In an extreme version of single-sourcing, Australian officials issued an immigration certificate with the Gender field listed as not specified.
The document was issued to immigrant Norrie May-Welby, who was born a man but later had a sex change operation. The procedure included taking female hormones, but after several years, this person stopped taking the medicine and decided to become a “gender-neutral”. “The concepts of man or woman don’t fit me,” he said.
Oops – I mean she said… I mean s/he said. (Damn these restrictive pronouns!)
A few points on this rather delicate topic.
1. Do the sex and gender fields of all government forms need to be revised to include “none of the above”?
2. If this answer to the above is “no”, how does one handle rare documentation cases such as these?
Technical communication ideally is as digital as the computer file itself. That is, every topic, concept, state and procedure is clearly defined with no ambiguities. True or false. 1 or 0. Binary or death.
Now, the best way to avoid confusion is to explicitly define your terms. All objects, actions and items must be clearly described using non-technical words which themselves need no further definition or explanation. Otherwise you end up with sentences like this:
To folicate the nefigog, you need to parrelify the actrawan.

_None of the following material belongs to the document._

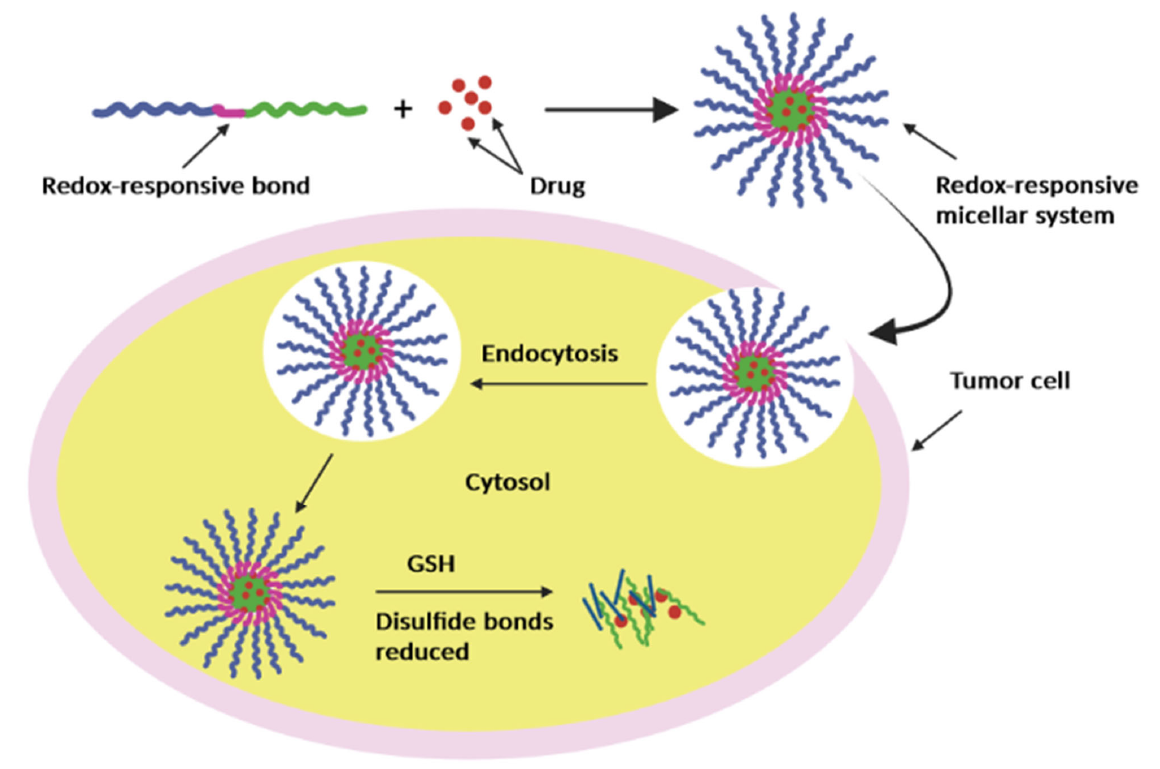
Figure 8. Redox ‐ responsive micelles’ method of action is depicted schematically. The micellar system enters the cancer cell by endocytosis and it actively releases the biologically active chemical into the cytosol as a result of GSH ‐ triggered disintegration.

Unfortunately, uncertainties and confusion sometimes occur. Or to put it more succinctly – sh-t happens. What then?
It all depends on the dreaded probability factor, which is:
A. the number of users who may encounter this situation
B. the number of times they might experience it
If this factor is high, then it indicates a flaw in the design of the product itself. If the usability and repair budgets are exhausted, and there will be no fix forthcoming, it falls upon the shoulders of the lowly technical communicator to openly document this heinous behaviour, probably in a number of places, for example: the ReadMe, the User Guide, the Install Guide, and so on.
If this factor is low, the exception can still be documented, but less frequently. For example, in the aforementioned “gender neutral” problem, given the few times this will occur, I would add a brief note to the field description, something like:
Select a Gender: M for Male, F for Female, O for Other.
Note: If you select Other, you can enter more detailed description, because we’re really curious to know just what the hell you are.